И отдельно: целая поэма — о женских рукоделиях. “Лён — был женский удел, как лес — мужской”. Сложные перипетии выращивания и неоднократной обработки льна, с какой точностью надо успевать за сменами погоды. Прослеживает всю неповторимую технологию обработки неповторимого же по качествам и многолетне служащего льна (так и не восполненного никакими новейшими тканями). И как эта обработка погоняла к неутомному труду, но и вписывалась в быт, в супрядки-“беседы” с их игровыми элементами. Дальше — виды тканья, виды шитья, вязанье, кружево, плетение — и сочетание рукоделий с песнями. (И как краски труда изгасли в колхозных условиях.)

С большим знанием дела и смысла — много устройственных подробностей — памятник уходящей цивилизации.

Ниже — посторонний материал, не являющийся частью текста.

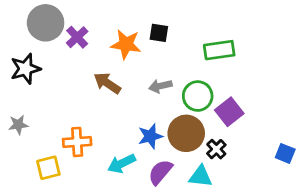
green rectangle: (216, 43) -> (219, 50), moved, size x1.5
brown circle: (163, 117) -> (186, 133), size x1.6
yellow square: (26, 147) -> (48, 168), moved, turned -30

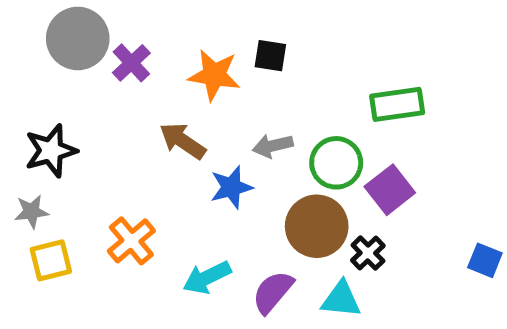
green rectangle: (219, 50) -> (397, 104), moved
black star: (25, 69) -> (51, 151), moved
blue star: (150, 136) -> (231, 187), moved
orange cross: (77, 142) -> (131, 241), turned -36
yellow square: (48, 168) -> (51, 260), moved

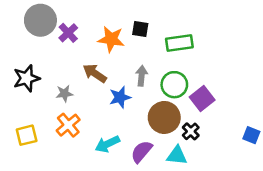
green rectangle: (397, 104) -> (179, 43), moved
gray arrow: (273, 146) -> (141, 76), turned 108
gray star: (31, 212) -> (64, 93), moved

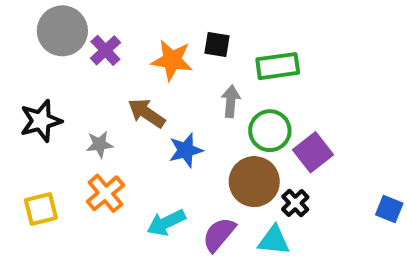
gray arrow: (141, 76) -> (231, 101), moved

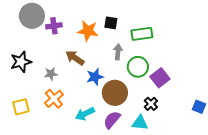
purple cross: (105, 50) -> (54, 26), turned 35
brown circle: (254, 182) -> (115, 93), moved

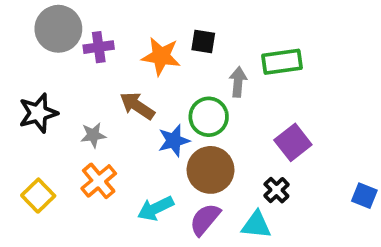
green rectangle: (142, 34) -> (282, 62), moved
gray arrow: (118, 52) -> (238, 82), moved
green circle: (138, 67) -> (209, 117), moved
yellow square: (21, 107) -> (38, 196), turned -30

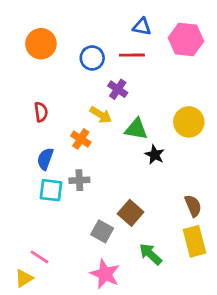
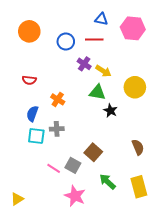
red semicircle: (41, 112) -> (29, 80), turned 104
yellow arrow: (101, 115) -> (103, 71), moved
yellow rectangle: (195, 241) -> (139, 187), moved
pink line: (40, 257) -> (54, 168), moved

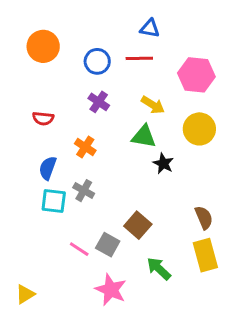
pink hexagon: (133, 28) -> (196, 75), moved
purple cross: (84, 64) -> (99, 102), moved
gray cross: (57, 129) -> (84, 191), turned 32
yellow rectangle: (139, 187) -> (205, 255), moved

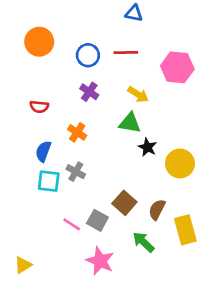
blue triangle: (150, 28) -> (134, 13), moved
yellow circle: (199, 129) -> (180, 164), moved
brown semicircle: (204, 218) -> (157, 210), moved, turned -130

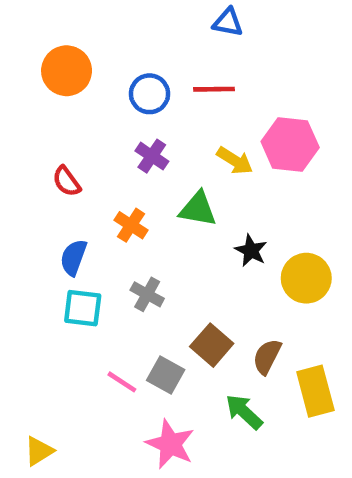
pink hexagon: (177, 67) -> (290, 145), moved
red semicircle: (39, 107) -> (67, 181), turned 48
green triangle: (130, 123) -> (198, 209), moved
gray cross: (76, 172) -> (147, 294), moved

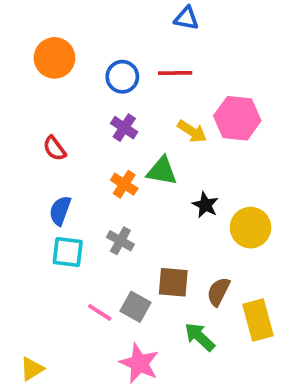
orange cross: (131, 225) -> (124, 184), moved
brown square: (212, 345) -> (173, 282), turned -36

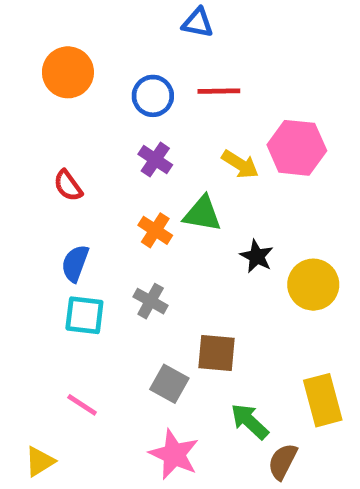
blue triangle: (186, 18) -> (198, 23), moved
brown semicircle: (218, 292) -> (283, 462), moved
pink line: (100, 312) -> (82, 405), moved

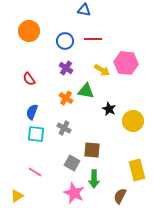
green arrow: (250, 421) -> (94, 179), moved, turned -132

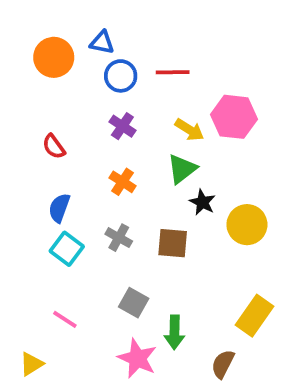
blue triangle: (84, 10) -> (102, 42), moved
green triangle: (86, 91) -> (182, 169), moved, turned -48
cyan square: (36, 134) -> (67, 249), turned 30
brown square: (92, 150) -> (173, 243), moved
yellow rectangle: (137, 170) -> (254, 316), turned 50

Примечательные особенности крестьянских сходов (впрочем — и живописность иных колхозных собраний). Многочисленные обряды (ритуальные потчевания и отказы от них, воздержание; гостьба и отгащивание; свадебные обряды, начиная от сватовства). Перерождение гуляний в советское время, снижение хорового искусства и плясок. “Народная музыкальная эстетика немыслима без слияния со звуками и шумами природы”. А “после войны художественная организованность народного быта ещё намного снизилась”. — Чувство меры в одежде — между щегольством и убожеством. (“От сословной спеси национальные традиции в одежде стали считаться признаком косности”.) Сочетание добротности и удобства, особенно в одежде повседневной. И бережливость к одежде, донашивание её в поколениях. “Выбрасывать — считалось грехом, как и покупать лишнее”. “Неустойчивый быт 20 — 30-х годов свёл на нет резкую границу между выходным одеянием и будничным”. — Наконец — и разные, многие виды крестьянской пищи, теперь тоже невозвратно ушедшие (та же выпечка ржаных караваев, которых нам уже никогда не есть).

На фоне огромного бытового материала порой не минует Белов и соображений о глубокой дали русской истории. Украшает книгу и его высокая чуткость к русскому словообразованию. Нашлось в книге и место оспорить мнение, будто северная русская природа “неяркая, неброская”: не говоря уже о переменах, связанных с временами года, — “смена пейзажных настроений происходит порою буквально в считанные секунды. Лесное озеро из густо-синего моментально может преобразиться в серебристо-сиреневое, стоит подуть из леса лёгкому шуточному ветерку. Ржаное поле и берёзовый лес, речное лоно и луговая трава меняют свои цвета в зависимости от силы и направления ветра. А ещё же — небо, солнце, луна, тепло и холод… Зелень льна меняется с его ростом, зелень трав — бесконечно, а луга после косьбы снова ярко зелены, и до зимы зеленеет озимь. Вода в озёрах и реках то стальная, то голубая, то — до чернильной густоты…”

Опыт разлома

Критик Александр Журов обращает внимание на то, что «читать Белова сегодня несколько странно»:

- Поначалу то проваливаешься в текст, то спотыкаешься о корягу неизвестного наречия: словно идешь по болотистой местности. Чтение его прозы дает опыт иного — мира, течения, жизни. Со временем это иное все труднее опознается нами как свое, однако оно никуда не исчезает и просматривается в мутной глубине прошлого. Белов обозначил, зафиксировал точку, в которой переломилось сознание целой эпохи. Страна, надломленная еще где-то там — в XVII веке. Страна, взрастившая в этом надломе великую культуру и похоронившая ее же в слое жирного чернозема, из которого до сих пор выглядывают обломки великих идей. Страна, треснувшая по швам и наскоро сшитая неумелыми руками новой власти. Страна, извечно ищущая свободы под знаменами деспотии (или наоборот?). Страна вечного раскола, до сих пор парадоксальным образом избегающая своей гибели. Белов ее слышит и дает возможность услышать нам.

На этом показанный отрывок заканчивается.